Well, I guess God can't be fooled. One week after that road conversation, I "randomly" received a text from a new friend with an invitation to move near Atlanta. She and her gracious family offered me a place to stay. They said to come, to figure the rest out later. I took three days to think and pray, thrilled and doubly terrified by the possibility. Unlike most everything in 2017, this answer was obvious. Somehow, deciding to go felt like choosing how to cook your eggs in the morning—hardboiled or fried? It wasn't strenuous or complicated. On that third morning, I quit my job with my boss' support. My family gave me their enthusiastic YES! to seeing me leave and suddenly, an exit plan was in motion.

In the four weeks from decision to departure, the unfolding move seemed more and more like the right thing to do. I couldn't shake the feeling that this time around, staying, for me, would be disobedience.
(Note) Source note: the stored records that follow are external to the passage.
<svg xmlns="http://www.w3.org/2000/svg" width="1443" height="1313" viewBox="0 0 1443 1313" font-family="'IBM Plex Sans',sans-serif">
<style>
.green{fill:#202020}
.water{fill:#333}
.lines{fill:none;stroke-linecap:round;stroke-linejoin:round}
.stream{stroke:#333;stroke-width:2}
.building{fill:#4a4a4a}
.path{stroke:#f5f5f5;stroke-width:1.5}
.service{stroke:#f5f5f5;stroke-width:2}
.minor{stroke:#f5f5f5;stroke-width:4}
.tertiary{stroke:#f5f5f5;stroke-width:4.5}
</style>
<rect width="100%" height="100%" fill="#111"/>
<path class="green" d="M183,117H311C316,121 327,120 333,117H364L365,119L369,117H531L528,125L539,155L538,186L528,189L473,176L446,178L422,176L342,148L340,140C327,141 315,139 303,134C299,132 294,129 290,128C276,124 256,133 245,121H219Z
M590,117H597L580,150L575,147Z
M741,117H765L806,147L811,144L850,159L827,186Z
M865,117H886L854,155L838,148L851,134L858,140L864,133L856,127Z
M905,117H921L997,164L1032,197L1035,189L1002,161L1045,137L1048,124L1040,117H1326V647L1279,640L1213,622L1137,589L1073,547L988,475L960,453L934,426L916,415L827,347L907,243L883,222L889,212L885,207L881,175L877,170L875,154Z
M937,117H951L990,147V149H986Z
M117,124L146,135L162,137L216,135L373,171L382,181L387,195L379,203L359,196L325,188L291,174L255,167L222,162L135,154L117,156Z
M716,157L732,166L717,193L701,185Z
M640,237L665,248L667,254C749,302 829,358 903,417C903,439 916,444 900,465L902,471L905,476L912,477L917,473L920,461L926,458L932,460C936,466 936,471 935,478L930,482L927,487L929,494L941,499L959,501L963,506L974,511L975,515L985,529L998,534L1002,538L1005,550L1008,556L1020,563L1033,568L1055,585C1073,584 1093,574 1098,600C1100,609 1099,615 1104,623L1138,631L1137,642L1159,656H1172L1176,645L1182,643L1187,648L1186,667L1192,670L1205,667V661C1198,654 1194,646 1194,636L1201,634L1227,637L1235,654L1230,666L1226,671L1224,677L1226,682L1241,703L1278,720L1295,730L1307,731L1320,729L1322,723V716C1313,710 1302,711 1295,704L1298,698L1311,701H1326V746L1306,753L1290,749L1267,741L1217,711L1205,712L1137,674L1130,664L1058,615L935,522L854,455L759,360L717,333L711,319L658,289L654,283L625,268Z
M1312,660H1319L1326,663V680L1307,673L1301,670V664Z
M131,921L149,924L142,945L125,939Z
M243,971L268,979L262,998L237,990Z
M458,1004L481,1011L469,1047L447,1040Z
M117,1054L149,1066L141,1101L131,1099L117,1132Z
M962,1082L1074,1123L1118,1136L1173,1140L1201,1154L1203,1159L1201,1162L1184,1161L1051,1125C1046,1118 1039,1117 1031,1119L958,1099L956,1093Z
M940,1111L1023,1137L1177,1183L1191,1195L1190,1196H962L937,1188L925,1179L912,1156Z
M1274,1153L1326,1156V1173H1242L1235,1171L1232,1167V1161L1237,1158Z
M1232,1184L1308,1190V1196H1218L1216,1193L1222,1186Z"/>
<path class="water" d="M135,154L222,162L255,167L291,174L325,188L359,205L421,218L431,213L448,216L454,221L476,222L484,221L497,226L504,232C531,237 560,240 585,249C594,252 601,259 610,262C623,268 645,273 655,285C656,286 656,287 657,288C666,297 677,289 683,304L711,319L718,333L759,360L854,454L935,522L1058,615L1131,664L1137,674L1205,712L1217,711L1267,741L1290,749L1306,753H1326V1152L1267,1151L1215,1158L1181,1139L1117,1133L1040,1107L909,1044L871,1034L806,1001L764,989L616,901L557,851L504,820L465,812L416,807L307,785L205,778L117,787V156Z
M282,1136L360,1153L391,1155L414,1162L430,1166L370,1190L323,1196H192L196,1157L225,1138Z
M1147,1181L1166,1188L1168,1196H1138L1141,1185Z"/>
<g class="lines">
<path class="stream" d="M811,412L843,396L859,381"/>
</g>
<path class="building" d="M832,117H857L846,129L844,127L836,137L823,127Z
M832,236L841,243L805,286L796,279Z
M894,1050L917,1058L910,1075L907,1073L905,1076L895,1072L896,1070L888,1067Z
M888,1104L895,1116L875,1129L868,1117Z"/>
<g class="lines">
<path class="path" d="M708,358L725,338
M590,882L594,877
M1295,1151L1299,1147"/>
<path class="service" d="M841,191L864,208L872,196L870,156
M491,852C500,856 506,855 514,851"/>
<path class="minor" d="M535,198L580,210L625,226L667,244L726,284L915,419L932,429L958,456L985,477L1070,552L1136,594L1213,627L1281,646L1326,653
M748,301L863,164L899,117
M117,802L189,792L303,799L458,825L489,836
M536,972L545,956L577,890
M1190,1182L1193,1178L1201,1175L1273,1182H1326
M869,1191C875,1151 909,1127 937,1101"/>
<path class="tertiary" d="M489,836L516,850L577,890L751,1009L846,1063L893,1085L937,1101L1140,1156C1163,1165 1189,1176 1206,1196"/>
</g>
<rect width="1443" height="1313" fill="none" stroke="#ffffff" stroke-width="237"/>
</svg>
So although I was scared of everything from driving highways to restarting in another state, I was going to do it scared and do it anyway. Connections formed quickly and provisions were supplied in a way I can only credit to a God who sees. Before I'd packed one thing, I received a free car and mechanic work, got a job 7 minutes from my future home, and was passed a handful of numbers to like-minded ministries and people I never knew existed. A few blinks later, I was saying goodbyes and Tetris-ing belongings into my Camry. 

Now, here I am, ever thankful for fuzzy socks and GPS as I settle into the fourth week of my new (and cold!) zip code. It happened just. like. that. Why the entire process went so seamlessly, I have no idea. Some might call it a lucky break. No—Georgia has been God's work of mercy and loving kindness in my life. I wasn't brought here because of a job or relationship or treatment. It wasn't the timing or even city I would've chosen for myself. I'm here because my Redeemer wouldn't let my gifts, desires, or dreams stay stashed in a trunk any longer. I'm here in Georgia as an act of faith, declaring my trust in Jesus and his ways once again. I want to rediscover the trueness of a hope that promises to not put me to shame. I'm flinging myself toward hope, toward Christ, and toward his plans for my life at the tail-end of a grueling year.

And that, my friends, is chapter 1 one of Georgia, me, and the surprising route God has put in place.